I am sure we would all love to have a reliable truth that we can put our faith in. Words from someone who does not have the limitations we have, who knows the full picture, and who can therefore speak the truth. And I am sure that, logically, those words might sound very different to what we might have formulated from our own limited perspective, just as it would be quite strange for that assassin to have shot Jason Bourne and seen his car career over the bridge and into the water and then to say "I didn't kill him at all", and for that to be a true statement.
It is funny that when we think about it, we can accept that truth might even sound foolish to our ears, and yet still be true.
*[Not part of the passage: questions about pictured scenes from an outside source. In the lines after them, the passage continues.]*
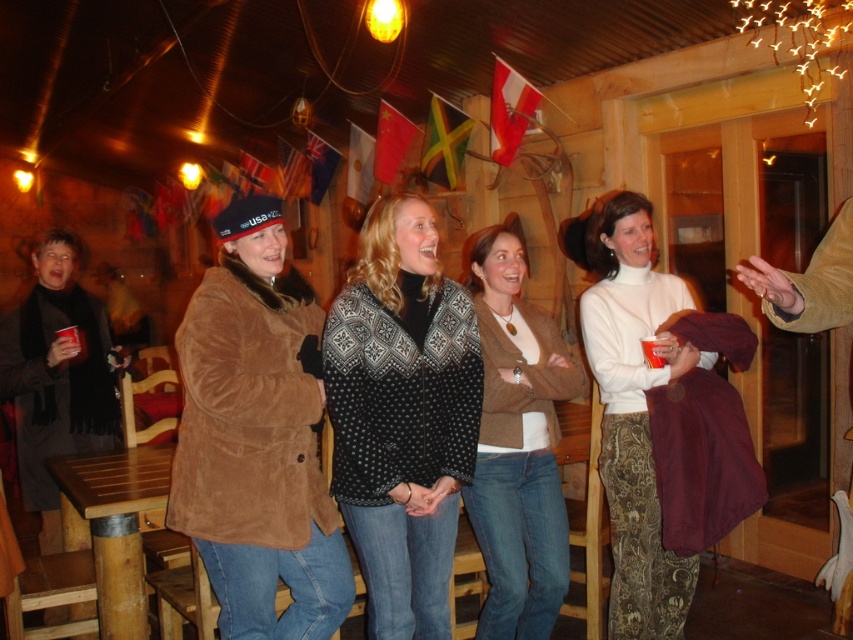
Can you confirm if black knitwear at center is positioned to the right of knit sweater at center?

In fact, black knitwear at center is to the left of knit sweater at center.

Does point (357, 506) lie behind point (486, 560)?

That is False.

Where is `black knitwear at center`? This screenshot has height=640, width=853. black knitwear at center is located at coordinates (401, 416).

Where is `knit sweater at center`? knit sweater at center is located at coordinates (517, 445).

Measure the distance between knit sweater at center and white turtleneck sweater at center.

A distance of 11.22 inches exists between knit sweater at center and white turtleneck sweater at center.

Does point (473, 268) lie in front of point (590, 365)?

No, (473, 268) is further to viewer.

Locate an element on the screen. Image resolution: width=853 pixels, height=640 pixels. knit sweater at center is located at coordinates (517, 445).

Looking at this image, between black knitwear at center and white turtleneck sweater at center, which one has less height?

With less height is black knitwear at center.

Does black knitwear at center have a lesser width compared to white turtleneck sweater at center?

No.

The image size is (853, 640). Find the location of `black knitwear at center`. black knitwear at center is located at coordinates (401, 416).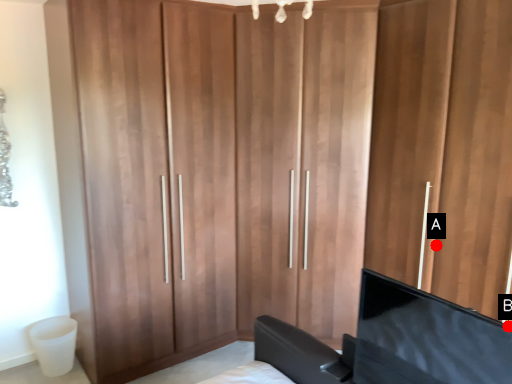
Question: Two points are circled on the image, labeled by A and B beside each circle. Which point is closer to the camera?

Choices:
 (A) A is closer
 (B) B is closer

Answer: (B)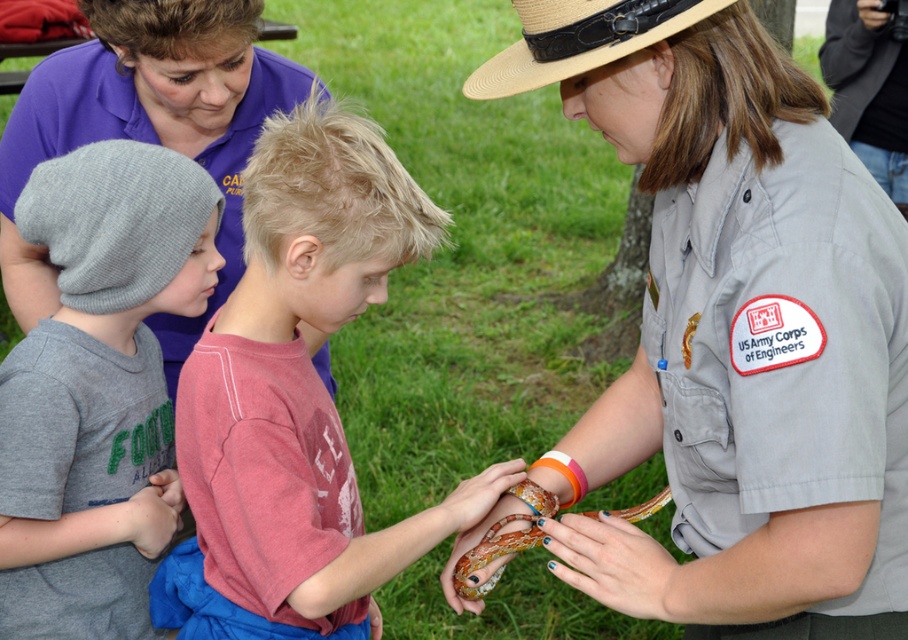
Question: Can you confirm if matte purple shirt at upper left is thinner than straw hat at upper center?

Choices:
 (A) no
 (B) yes

Answer: (A)

Question: Estimate the real-world distances between objects in this image. Which object is closer to the gray uniform at center?

Choices:
 (A) matte purple shirt at upper left
 (B) knit gray beanie at left

Answer: (B)

Question: Which of the following is the farthest from the observer?

Choices:
 (A) knit gray beanie at left
 (B) multicolored scales snake at center

Answer: (A)

Question: Is matte red shirt at center above matte purple shirt at upper left?

Choices:
 (A) no
 (B) yes

Answer: (A)

Question: Which of the following is the farthest from the observer?

Choices:
 (A) multicolored painted nails at center
 (B) straw hat at upper center

Answer: (B)

Question: From the image, what is the correct spatial relationship of matte purple shirt at upper left in relation to multicolored scales snake at center?

Choices:
 (A) above
 (B) below

Answer: (A)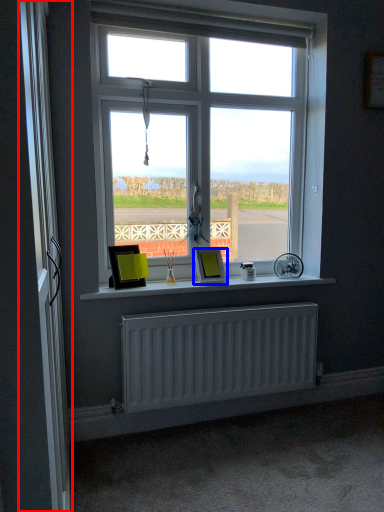
Question: Among these objects, which one is farthest to the camera, screen door (highlighted by a red box) or picture frame (highlighted by a blue box)?

Choices:
 (A) screen door
 (B) picture frame

Answer: (B)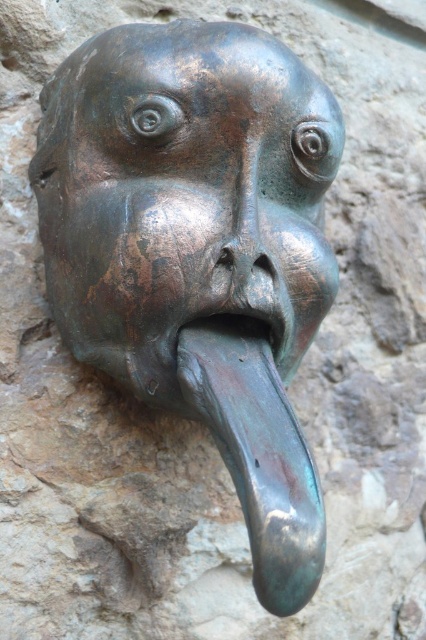
Question: Which of the following is the farthest from the observer?

Choices:
 (A) (273, 324)
 (B) (55, 90)

Answer: (B)

Question: Is bronze sculpture at center behind bronze textured nose at center?

Choices:
 (A) yes
 (B) no

Answer: (B)

Question: Which of the following is the closest to the observer?

Choices:
 (A) (222, 300)
 (B) (233, 285)
 (C) (221, 323)

Answer: (B)

Question: Is bronze sculpture at center wider than bronze textured nose at center?

Choices:
 (A) no
 (B) yes

Answer: (B)

Question: Is bronze sculpture at center smaller than shiny bronze mouth at center?

Choices:
 (A) no
 (B) yes

Answer: (A)

Question: Which is nearer to the bronze sculpture at center?

Choices:
 (A) bronze textured nose at center
 (B) shiny bronze mouth at center

Answer: (A)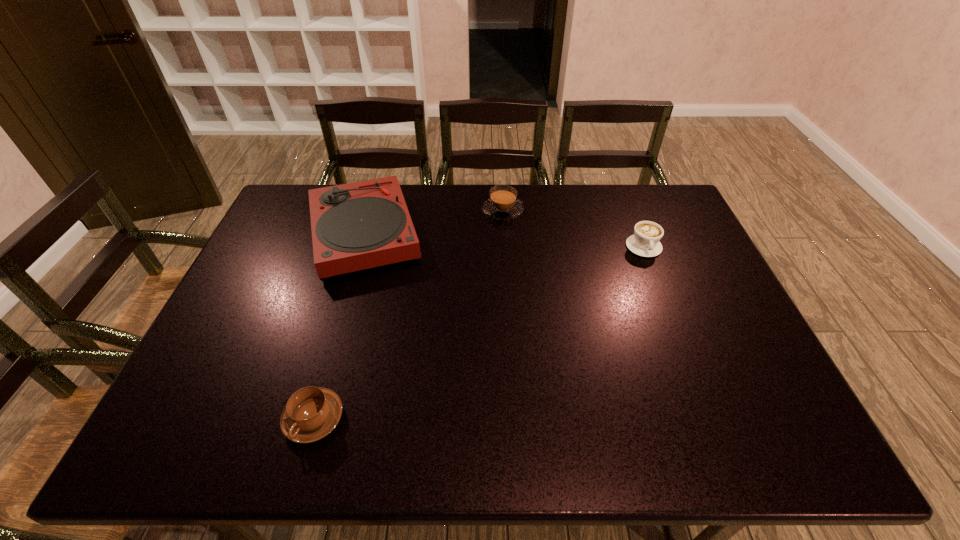
Where is `unoccupied area between the tallest object and the nearest cappuccino`? The width and height of the screenshot is (960, 540). unoccupied area between the tallest object and the nearest cappuccino is located at coordinates (339, 326).

Where is `free space between the nearest object and the rightmost object`? free space between the nearest object and the rightmost object is located at coordinates (479, 333).

Where is `blank region between the farthest cappuccino and the record player`? This screenshot has width=960, height=540. blank region between the farthest cappuccino and the record player is located at coordinates (434, 222).

I want to click on free space that is in between the farthest cappuccino and the tallest object, so click(434, 222).

Image resolution: width=960 pixels, height=540 pixels. What are the coordinates of `free spot between the rightmost object and the leftmost cappuccino` in the screenshot? It's located at (479, 333).

Locate an element on the screen. Image resolution: width=960 pixels, height=540 pixels. empty space between the rightmost cappuccino and the leftmost cappuccino is located at coordinates (479, 333).

Locate an element on the screen. Image resolution: width=960 pixels, height=540 pixels. vacant area that lies between the record player and the second farthest cappuccino is located at coordinates (504, 240).

Where is `vacant area that lies between the second cappuccino from right to left and the record player`? This screenshot has height=540, width=960. vacant area that lies between the second cappuccino from right to left and the record player is located at coordinates (434, 222).

In order to click on free space that is in between the second object from right to left and the rightmost cappuccino in this screenshot , I will do `click(573, 229)`.

This screenshot has height=540, width=960. I want to click on object that stands as the third closest to the nearest object, so click(645, 242).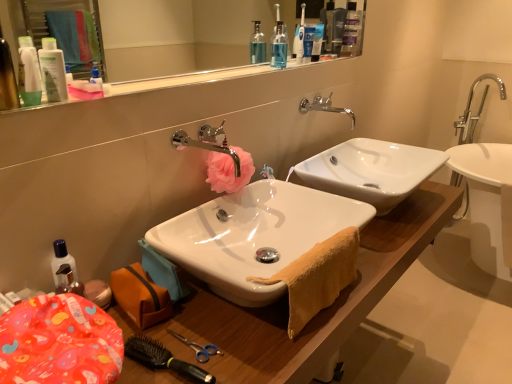
Image resolution: width=512 pixels, height=384 pixels. I want to click on vacant space behind black rubber brush at lower left, the 2th brush in the back-to-front sequence, so click(199, 318).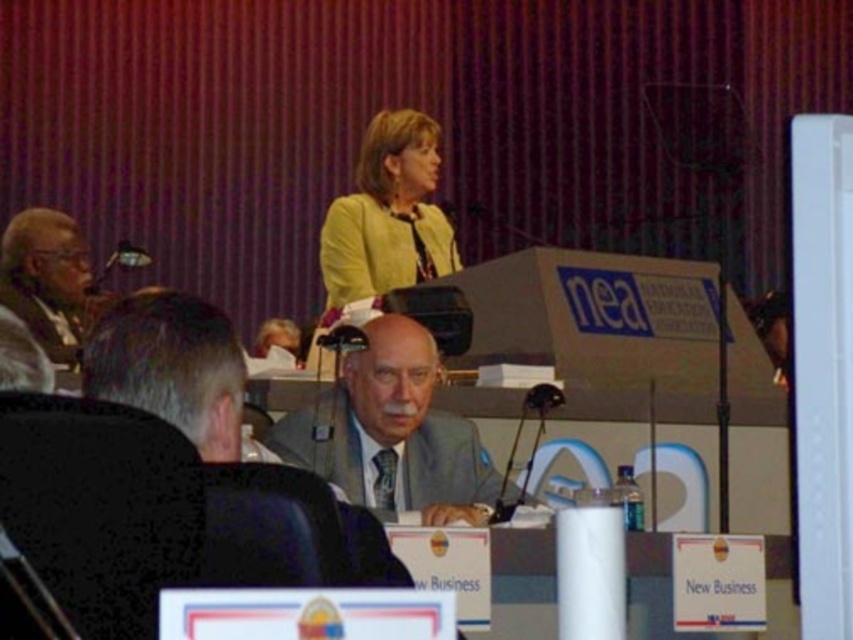
Is point (318, 456) farther from camera compared to point (379, 225)?

That is False.

Can you confirm if gray suit at center is positioned above matte yellow jacket at center?

Incorrect, gray suit at center is not positioned above matte yellow jacket at center.

Is point (431, 512) less distant than point (431, 234)?

Yes.

The image size is (853, 640). I want to click on gray suit at center, so click(x=393, y=435).

Can you confirm if gray suit at center is wider than matte black microphone at left?

Correct, the width of gray suit at center exceeds that of matte black microphone at left.

Does gray suit at center have a lesser width compared to matte black microphone at left?

In fact, gray suit at center might be wider than matte black microphone at left.

Describe the element at coordinates (393, 435) in the screenshot. This screenshot has height=640, width=853. I see `gray suit at center` at that location.

The height and width of the screenshot is (640, 853). Identify the location of gray suit at center. (393, 435).

Is matte yellow jacket at center bigger than matte black microphone at left?

Yes.

Does matte yellow jacket at center appear over matte black microphone at left?

Yes.

Locate an element on the screen. matte yellow jacket at center is located at coordinates point(387,214).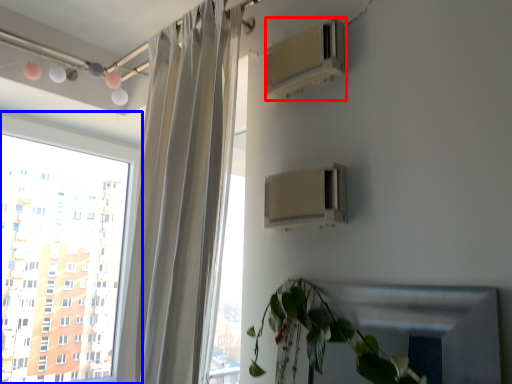
Question: Which point is further to the camera, air conditioning (highlighted by a red box) or window (highlighted by a blue box)?

Choices:
 (A) air conditioning
 (B) window

Answer: (B)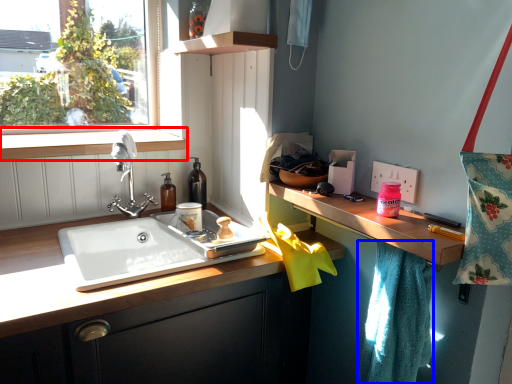
Question: Which of the following is the closest to the observer, window sill (highlighted by a red box) or bath towel (highlighted by a blue box)?

Choices:
 (A) window sill
 (B) bath towel

Answer: (B)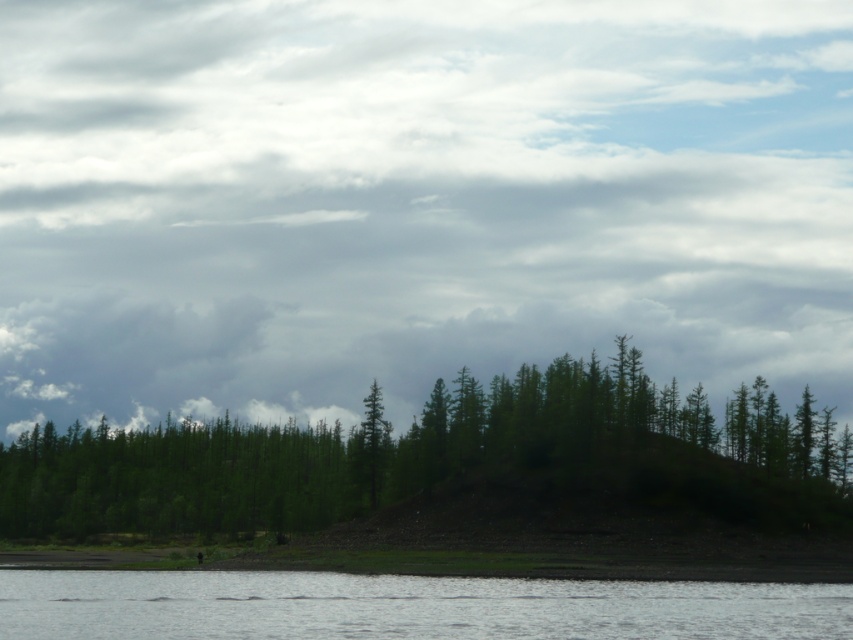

The Bible claims that Jesus is the truth (John 14:6). It claims to be words from a God who knows the whole story and can thus speak words of truth, reliable words to put our trust in. And yet so many people find it foolish to consider those words as true. My heart longs for a true word to trust in. Such a word, by necessity, can only come from God.
Tell a man there 4 billion stars in the sky and he will believe you. Tell him a seat has wet paint and he will have to touch it.
1 comments:
I like yr last quote :), I think that the difference though is, one we cannot find out for ourselves and have no way of easily getting a better estimate for ourselves...but the second is easy to test for ourselves and is tangible... so maybe they don't end up being a good comparison!
I love it when people don't trust what I say as a friend or family member even when it is something I have been trained or employed in...but they'll trust a stranger! I find that hilarious! Who is the person that has proved themselves more often? Usually me. However, I think equal, I've probably failed them at times too and so that loses trust...but the stranger hasn't proved themselves at all!!
I think it's not just interesting WHAT we trust but WHO we trust!